● **Items from a data source**:
■ ■ ■ ■ ■ ■ ■

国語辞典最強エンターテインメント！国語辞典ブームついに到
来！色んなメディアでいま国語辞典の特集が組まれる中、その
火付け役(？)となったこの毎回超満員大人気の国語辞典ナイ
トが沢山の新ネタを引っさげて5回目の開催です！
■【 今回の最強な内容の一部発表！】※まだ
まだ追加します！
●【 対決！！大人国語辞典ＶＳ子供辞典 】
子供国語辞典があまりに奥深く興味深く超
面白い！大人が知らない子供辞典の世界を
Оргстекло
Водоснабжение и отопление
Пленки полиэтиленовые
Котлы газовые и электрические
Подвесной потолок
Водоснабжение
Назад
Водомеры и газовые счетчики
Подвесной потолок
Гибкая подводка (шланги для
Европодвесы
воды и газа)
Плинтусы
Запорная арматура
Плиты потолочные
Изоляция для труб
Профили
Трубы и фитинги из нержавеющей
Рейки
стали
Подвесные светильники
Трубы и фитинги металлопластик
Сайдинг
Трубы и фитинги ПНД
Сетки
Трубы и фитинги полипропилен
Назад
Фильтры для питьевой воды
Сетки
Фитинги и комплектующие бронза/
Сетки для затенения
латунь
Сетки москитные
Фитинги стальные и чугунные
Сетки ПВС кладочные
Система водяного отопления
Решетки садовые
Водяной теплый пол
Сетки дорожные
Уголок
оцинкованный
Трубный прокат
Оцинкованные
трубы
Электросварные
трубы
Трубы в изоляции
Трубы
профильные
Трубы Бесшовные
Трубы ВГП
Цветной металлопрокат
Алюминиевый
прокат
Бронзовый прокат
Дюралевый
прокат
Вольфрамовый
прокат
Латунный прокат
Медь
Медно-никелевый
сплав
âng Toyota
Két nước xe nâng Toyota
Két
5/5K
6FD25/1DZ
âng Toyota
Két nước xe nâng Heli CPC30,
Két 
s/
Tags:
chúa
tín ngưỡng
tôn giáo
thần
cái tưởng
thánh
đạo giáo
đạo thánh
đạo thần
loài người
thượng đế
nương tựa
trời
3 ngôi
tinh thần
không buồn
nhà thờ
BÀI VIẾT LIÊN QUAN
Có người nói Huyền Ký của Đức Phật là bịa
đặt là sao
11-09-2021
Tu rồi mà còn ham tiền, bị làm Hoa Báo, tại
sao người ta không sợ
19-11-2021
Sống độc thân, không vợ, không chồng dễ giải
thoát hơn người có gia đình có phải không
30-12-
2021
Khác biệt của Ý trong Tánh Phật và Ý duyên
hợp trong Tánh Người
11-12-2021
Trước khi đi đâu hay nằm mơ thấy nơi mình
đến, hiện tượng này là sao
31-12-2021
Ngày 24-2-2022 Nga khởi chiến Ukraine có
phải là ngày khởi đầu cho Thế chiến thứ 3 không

■ ■ ■ ■ ■ ■ ■

● **Brief**:
Copy only the entries from the first line to the line with "Водомеры и газовые счетчики", each exactly as it appears.

● **Exercise answer**:
国語辞典最強エンターテインメント！国語辞典ブームついに到
来！色んなメディアでいま国語辞典の特集が組まれる中、その
火付け役(？)となったこの毎回超満員大人気の国語辞典ナイ
トが沢山の新ネタを引っさげて5回目の開催です！
■【 今回の最強な内容の一部発表！】※まだ
まだ追加します！
●【 対決！！大人国語辞典ＶＳ子供辞典 】
子供国語辞典があまりに奥深く興味深く超
面白い！大人が知らない子供辞典の世界を
Оргстекло
Водоснабжение и отопление
Пленки полиэтиленовые
Котлы газовые и электрические
Подвесной потолок
Водоснабжение
Назад
Водомеры и газовые счетчики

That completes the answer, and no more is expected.